The `Subscribe` tests were flaky, because each test performs some operations (e.g. sends transactions) and waits for messages to appear in subscription with a 100ms timeout. If tests are slow (e.g. compiled in debug mode or a slow machine) then some of them could fail. This change adds an attempt to synchronize the background Env's thread and the test's thread by ensuring that all the scheduled operations are started before the test's thread starts to wait for a websocket message. This is done by limiting I/O threads of the app inside Env to 1 and adding a synchronization barrier after closing the ledger.
The invariant check system had grown into a single monolithic file pair containing 24 invariant checker classes. The large `InvariantCheck.cpp` file was a frequent source of merge conflicts and difficult to navigate. This refactoring improves maintainability and readability with zero behavioral changes.
In particular, this change:
- Splits `InvariantCheck.h` and `InvariantCheck.cpp` into 10 focused header/source pairs organized by domain under a new `invariants/` subdirectory.
- Extracts the shared `Privilege` enum and `hasPrivilege()` function into a dedicated `InvariantCheckPrivilege.h` header, so domain-specific files can reference them independently.
This change replaces `void const*` by `uint256 const&` for database fetches.
Object hashes are expressed using the `uint256` data type, and are converted to `void *` when calling the `fetch` or `fetchBatch` functions. However, in these fetch functions they are converted back to `uint256`, making the conversion process unnecessary. In a few cases the underlying pointer is needed, but that can then be easy obtained via `[hash variable].data()`.
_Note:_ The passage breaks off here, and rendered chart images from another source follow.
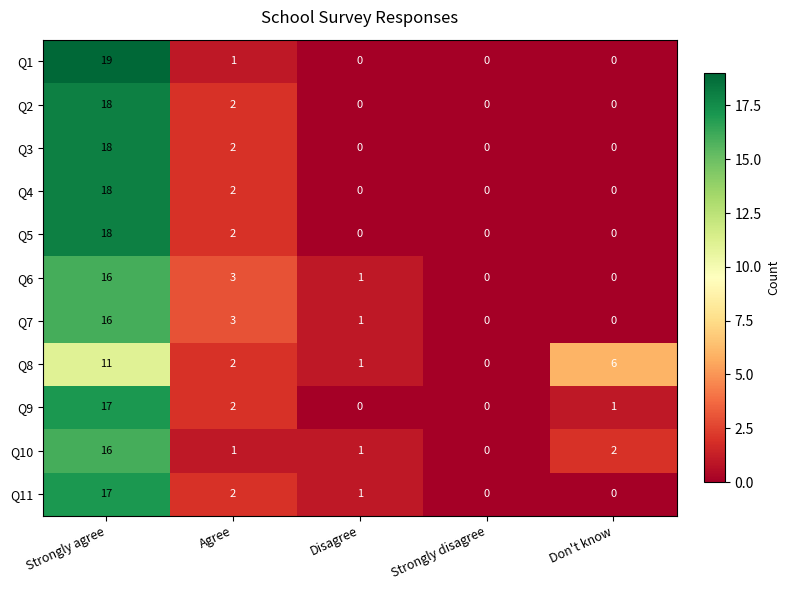

What is the difference between the maximum and minimum values in the Q11 series?

17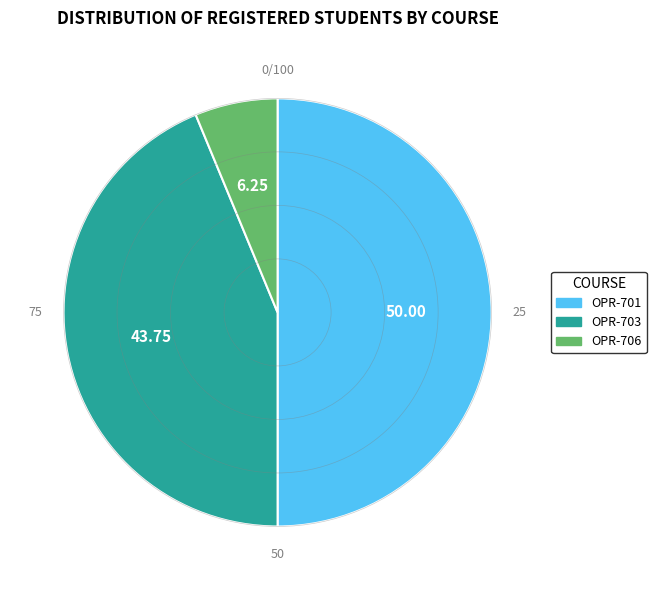

How many slices are in this pie chart?

3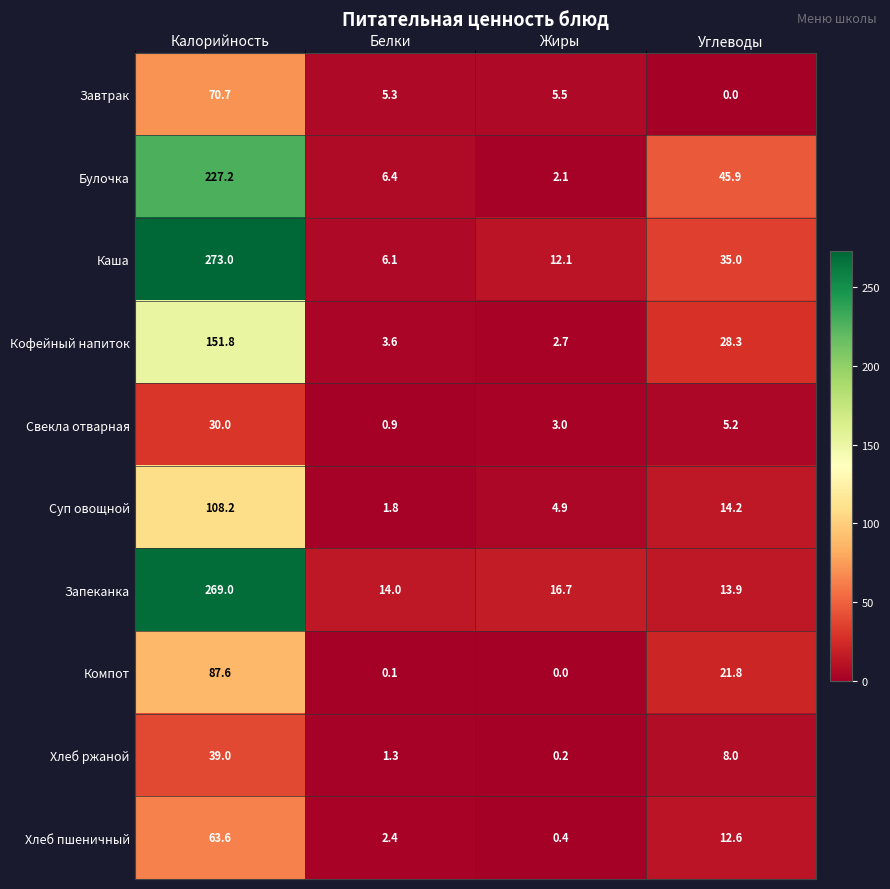

Which category has the lowest value in the Хлеб пшеничный series?

Жиры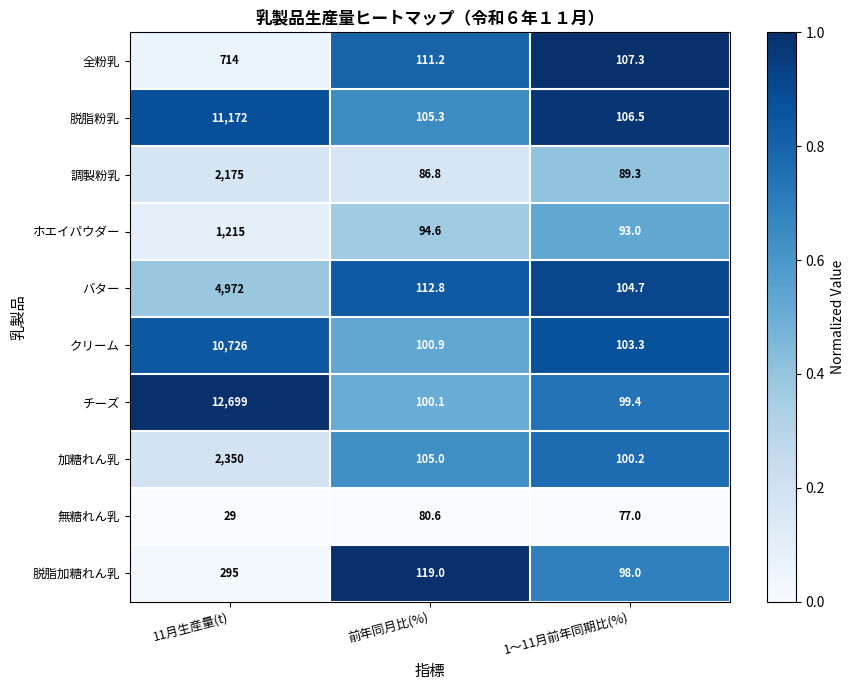

What is the difference between the second highest and minimum values in the ホエイパウダー series?

1.6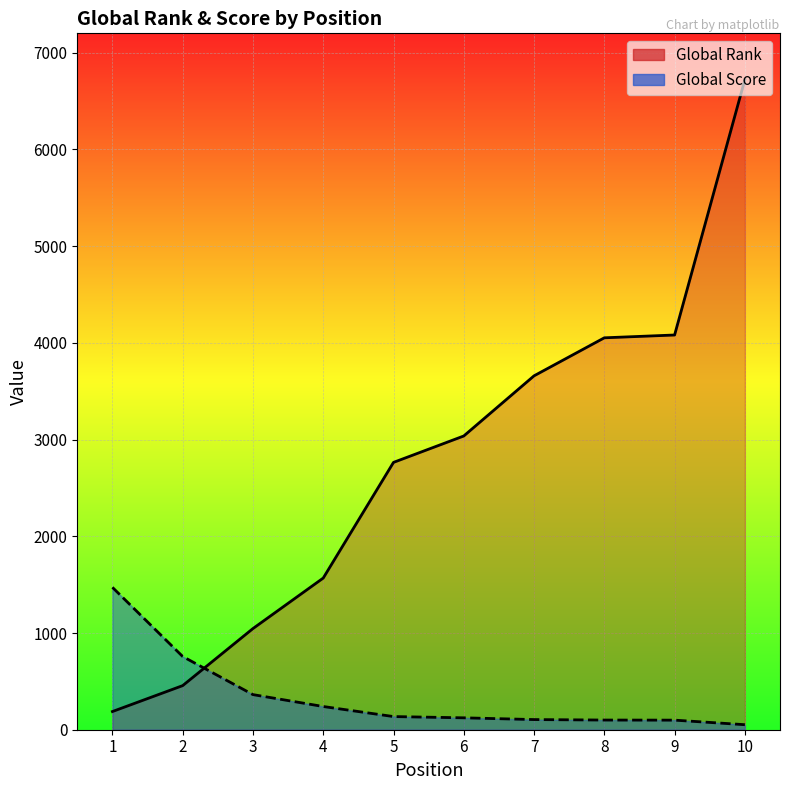

Which series has the largest total across all categories?

Global Rank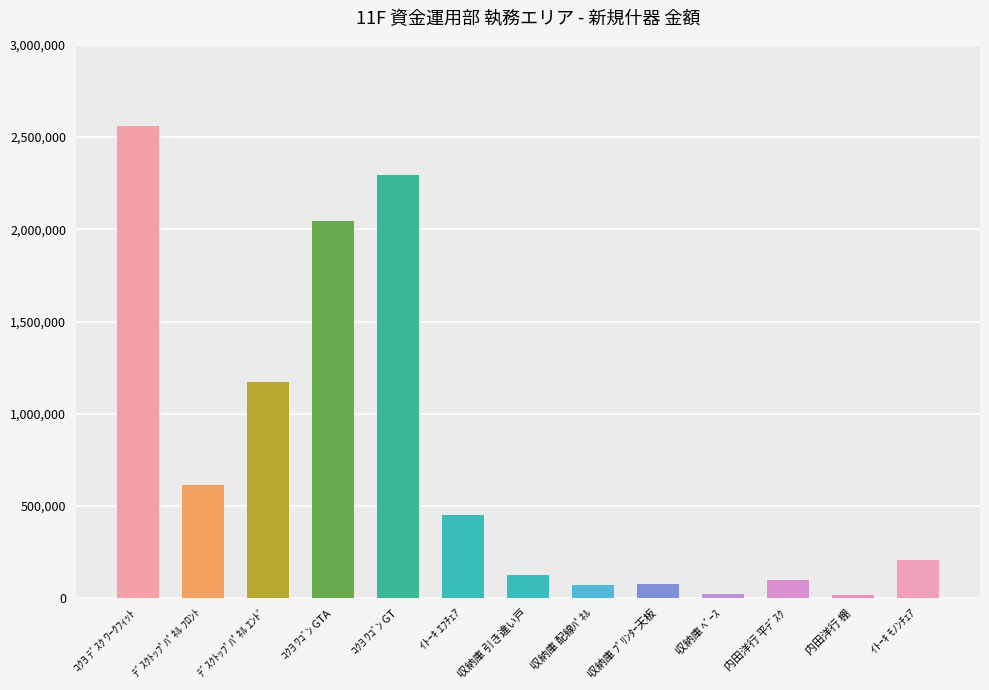

What is the average value?

750162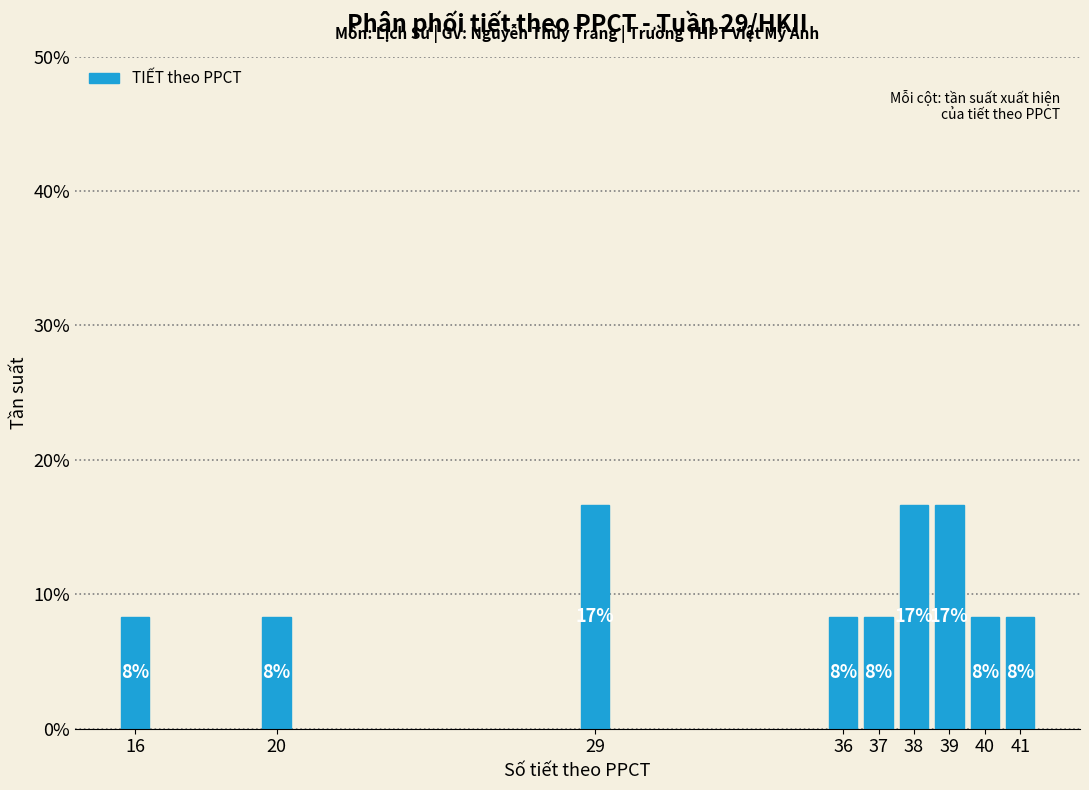

How many bars are there in total?

9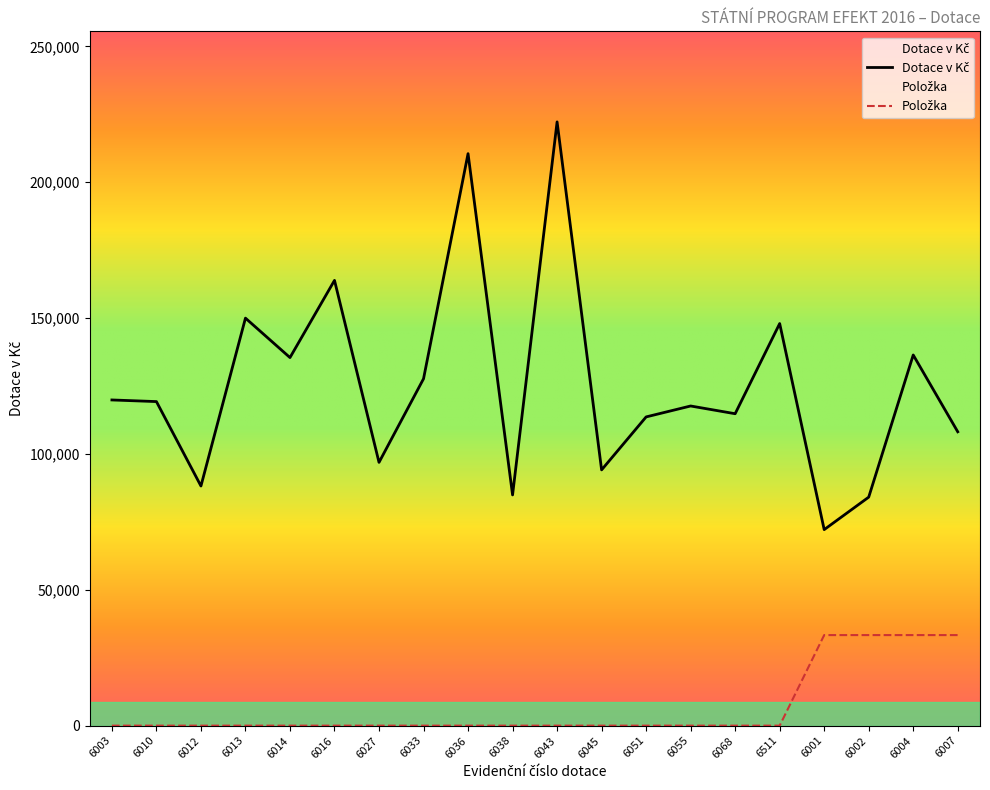

What is the difference between the maximum and minimum values in the Dotace v Kč series?

150072.0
The rdb module was not properly designed, which is fixed in this change. The module had three classes:
1) The abstract class `RelationalDB`.
2) The abstract class `SQLiteDatabase`, which inherited from `RelationalDB` and added some pure virtual methods.
3) The concrete class `SQLiteDatabaseImp`, which inherited from `SQLiteDatabase` and implemented all methods.
The updated code simplifies this as follows:
* The `SQLiteDatabaseImp` has become `SQLiteDatabase`, and
* The former `SQLiteDatabase `has merged with `RelationalDatabase`.
This change modularizes the `WalletDB` and `Manifest`. Note that the wallet db has nothing to do with account wallets and it stores node configuration, which is why it depends on the manifest code.
This change removes the cache in `DatabaseNodeImp` and simplifies the caching logic in `SHAMapStoreImp`. As NuDB and RocksDB internally already use caches, additional caches in the code are not very valuable or may even be unnecessary, as also confirmed during preliminary performance analyses.
In certain cases, such as when modifying headers used by many compilation units, performing a unity build is slower than when performing a regular build with `ccache` enabled. There is also a benefit to a unity build in that it can detect things such as macro redefinitions within the group of files that are compiled together as a unit. This change therefore restores the ability to perform unity builds. However, instead of running every configuration with and without unity enabled, it is now only enabled for a single configuration to maintain lower computational use.
As part of restoring the code, it became clear that currently two configurations have coverage enabled, since the check doesn't focus specifically on Debian Bookworm so it also applies to Debian Trixie. This has been fixed too in this change.